Nous pourrions inscrire en tête de ce poème la formule suivante : « Lu, pour la première fois, le 13 février 1880 », comme on indique, sous le titre d’un drame, la date de la première représentation. L’auteur a donné en effet, avant la publication, une lecture de Miette et Noré, devant Les représentants de la presse étrangère et française, dans le salon de madame Edmond Adam (Juliette Lamber).
M. Jean Aicard prit ainsi la parole :
« Je remercie, dès le début, madame Adam qui a bien voulu offrir ses salons et son appui pour une tentative d’action littéraire que nous avons appelée LA PREMIÈRE D’UN LIVRE, le mot lecture étant sous-entendu, comme au théâtre le mot représentation.
Ceux qui aiment le Livre s’attristent un peu du demi-oubli où le laisse l’activité contemporaine quand il ne s’appelle pas le Roman. Ceux qui aiment la Poésie s’attristent de l’oubli où on la laisse quand elle ne s’appelle pas le Théâtre.
Au théâtre comme au salon de peinture, la simultanéité des critiques crée ces beaux succès que les poètes savent aimer, servir même, tout en regrettant parfois que la poésie n’ait pas, avec les mêmes risques, des chances pareilles.
La poésie devenant parole entre dans l’action comme l’éloquence, et peut-être alors lui accordera-t-on une part de l’attention qui encourage, excite et soutient les arts voisins, théâtre, peinture, musique.
Comme eux, la poésie sent son œuvre nécessaire à la beauté de la patrie. Comme eux, elle s’efforce à bien faire.
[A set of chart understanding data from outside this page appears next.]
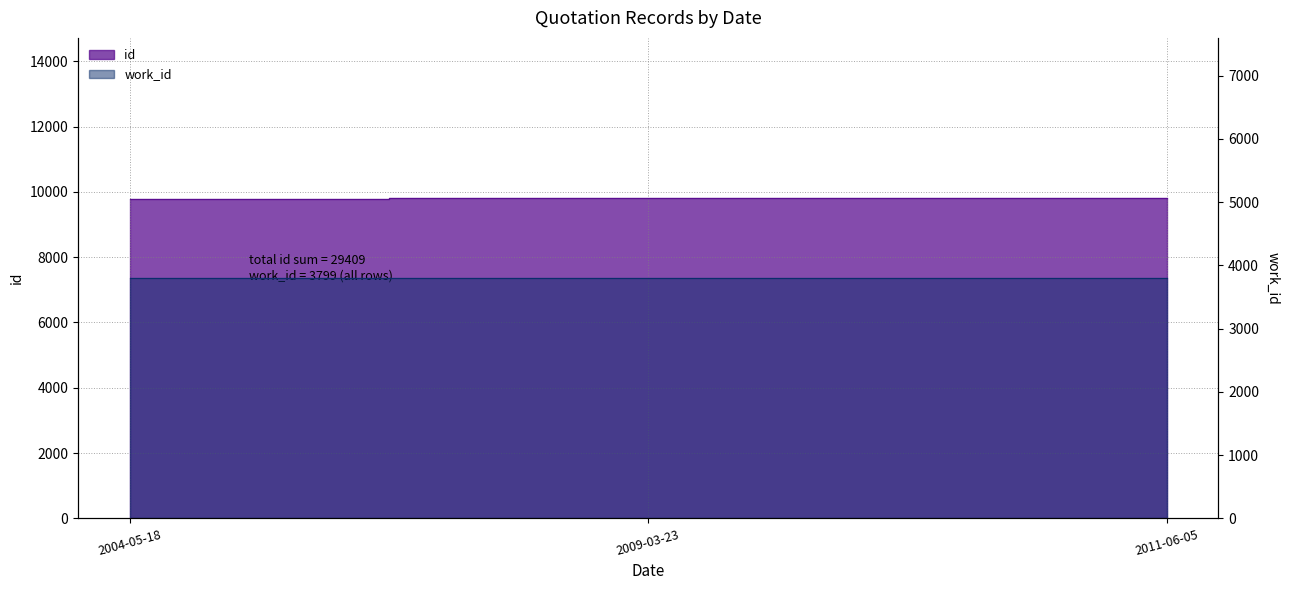

Rank the categories by value from lowest to highest.

2004-05-18, 2009-03-23, 2011-06-05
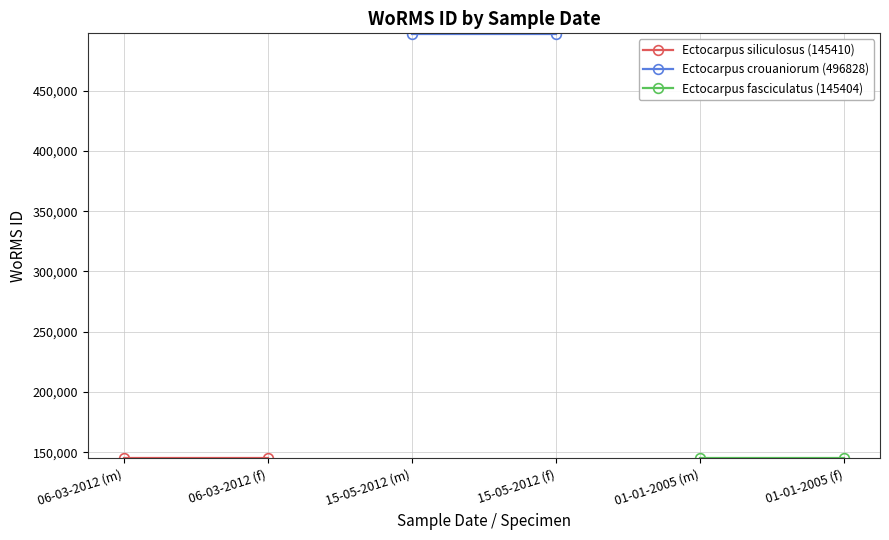

Which series has the largest total across all categories?

Ectocarpus crouaniorum (496828)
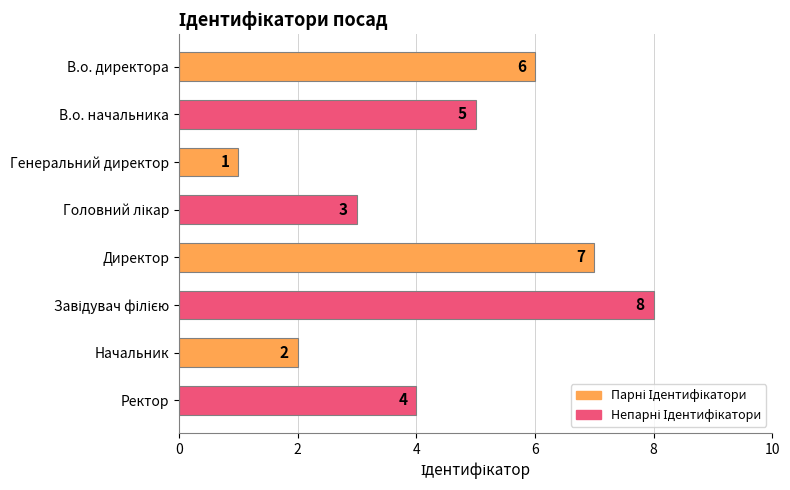

Read the value at В.о. директора.

6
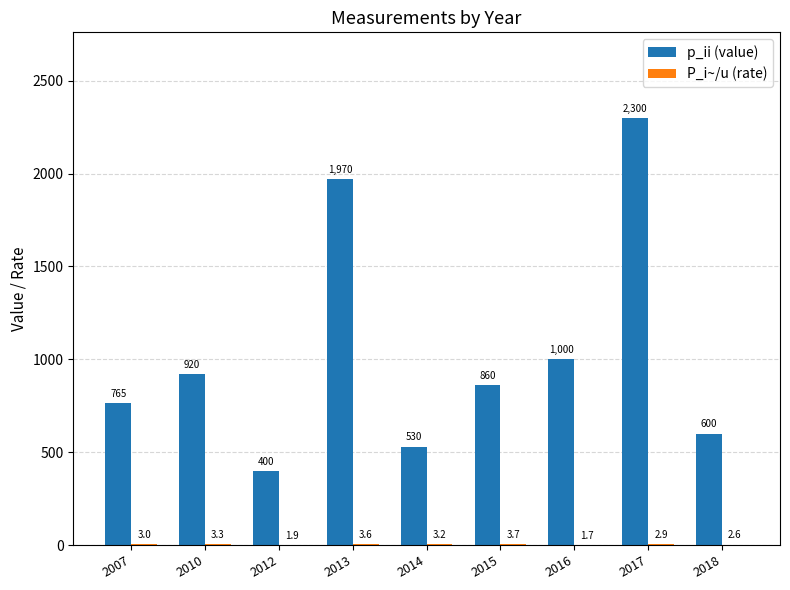

Does the chart contain stacked bars?

No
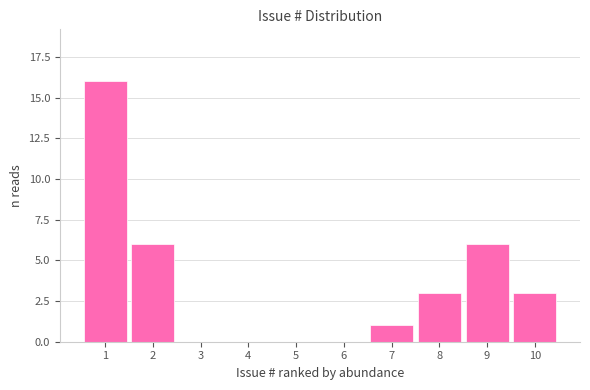

Reading right to left, what are all the values shown in this chart?

10=3	9=6	8=3	7=1	6=0	5=0	4=0	3=0	2=6	1=16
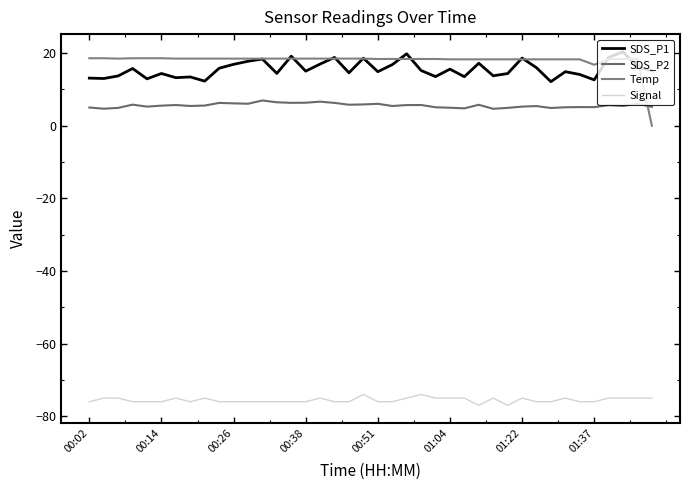

Is this an area chart (filled region under the line)?

No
Comme eux, elle voudrait vivre d’une vraie vie.
Elle vient ce soir au-devant du public et de la critique. »
Cette idée d’une Première d’un livre fut vraiment fort goûtée et le mot fit fortune, répété par toute la presse qui rendit compte du succès.
Peu de temps après, M. Jean Aicard donnait publiquement des lectures de son poème en Belgique ; puis en Suisse, où déjà, l’année précédente, il avait porté des fragments de Miette et Noré, alors inachevé.
Dans ces diverses lectures, l’auteur rattachait entre eux les morceaux qu’il citait de son poème, par des réflexions critiques quelquefois fixées au crayon, un peu au hasard, en marge de son manuscrit.
Il nous a semblé intéressant de réunir un certain nombre de ces notes, au choix du poète. On y trouvera un point de vue personnel sur les choses de son art. Ici, il explique ce qu’il entend par poésie populaire ; là, il touche un point curieux de prosodie nouvelle, etc.